What @oldhenlikesdogs said AND a hen will lay a clutch of eggs before she sits. They won't start to develop until they are at "under the hen" temp which IIRC is somewhat above 100F. If she sat on the first one it would start to develop, then the second, etc. If she is going to hatch them, she will likely wait until she has 6 or more eggs. Then in ~21 days, they will hatch.
 
Case in point!!!!!!

Daughter and I went to the mailbox (on a post at the road about 20' from the driveway) this afternoon. Happened to see one of the White Rocks sitting under a bush just after we rounded the corner. Wouldn't likely have seen her from the lawn side. She is one we sometimes have to call and hunt for when we leave and she has always EVENTUALLY come. About an hour later I was mowing and when I got near that area, she was still there, didn't flinch at all. They don't usually like the rider much, it is pretty loud. A couple of hours later when I finished mowing I went to that spot and found ...

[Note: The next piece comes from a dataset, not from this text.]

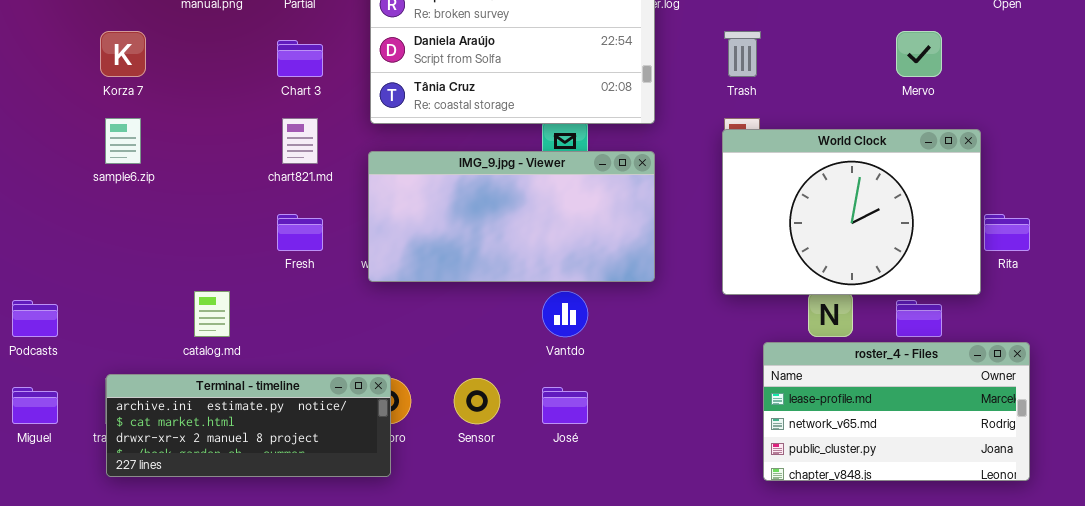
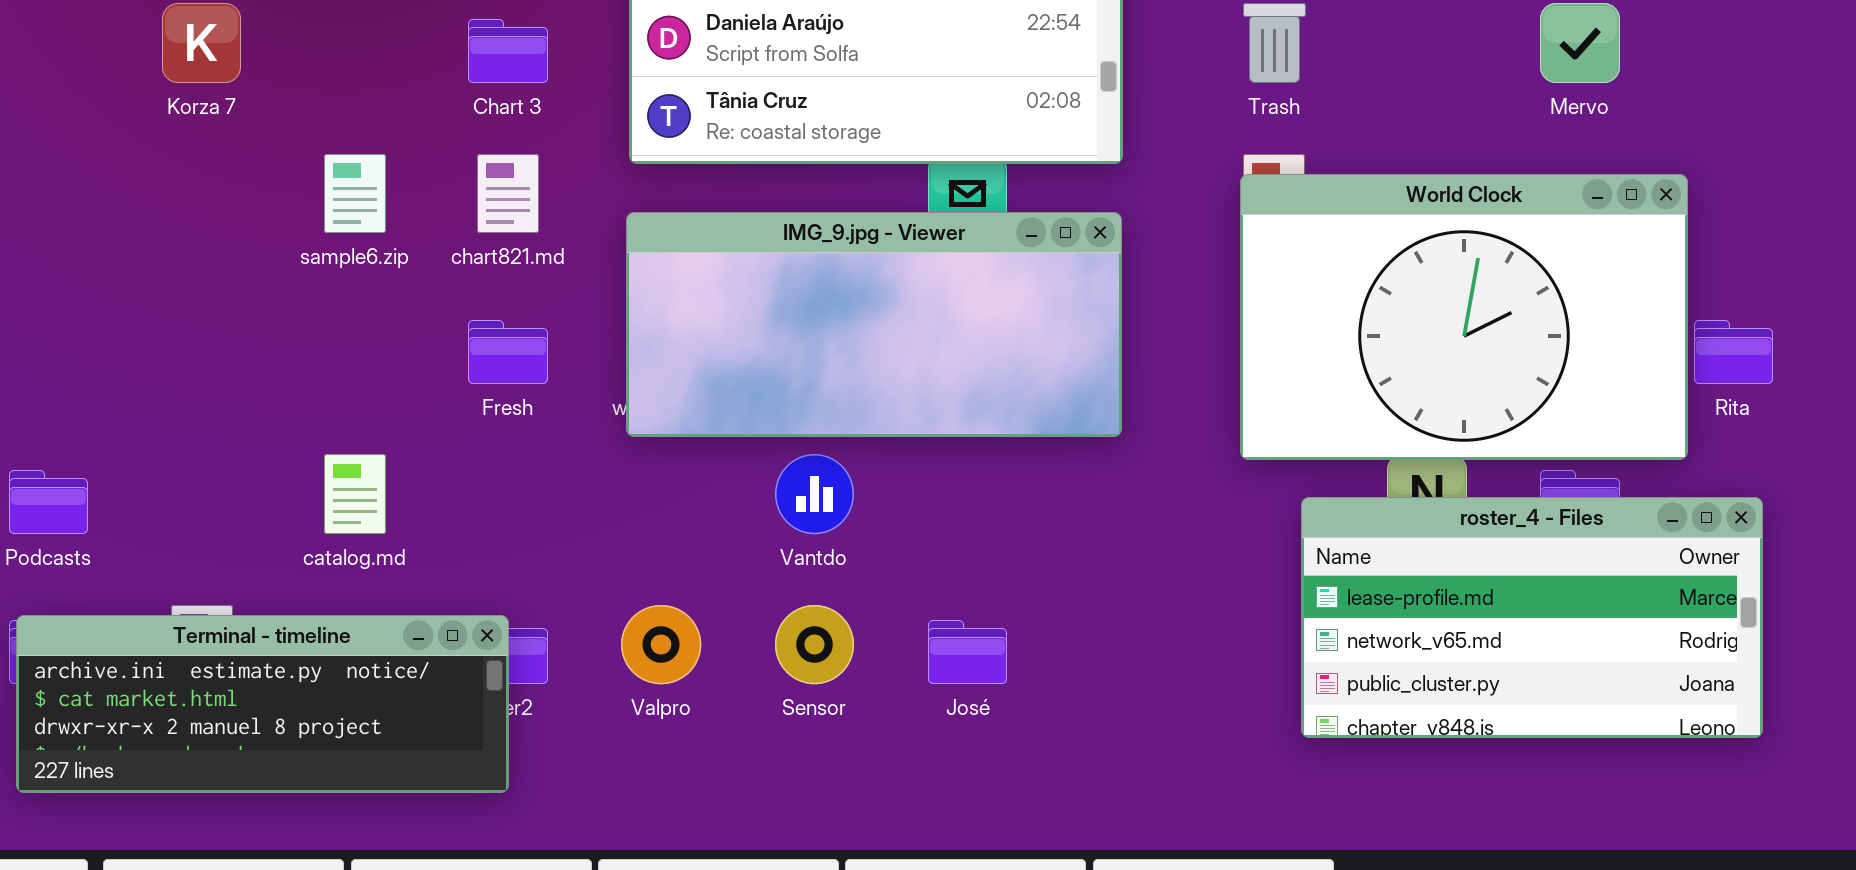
sample6.zip: [105,118,141,164] -> [324,154,386,233], moved
Vantdo: [542,291,588,337] -> [775,454,854,534], moved
roster_4 - Files: [763,342,1030,481] -> [1301,497,1763,738], moved
Terminal - timeline: [106,374,391,477] -> [16,615,509,793], moved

A baker's dozen brown eggs. She hasn't even started to act broody yet. All passed the float test with flying colors so were washed really well with dish soap and put in the refrigerator. We have no rooster otherwise I would have moved them and her to a nest in the barn.

I don't know what her little chicken brain will think when she next goes back to that nest and finds it empty. I'm not sure how the coon that found the other hen didn't find this nest unless it is the presence of the hen that they smell or something.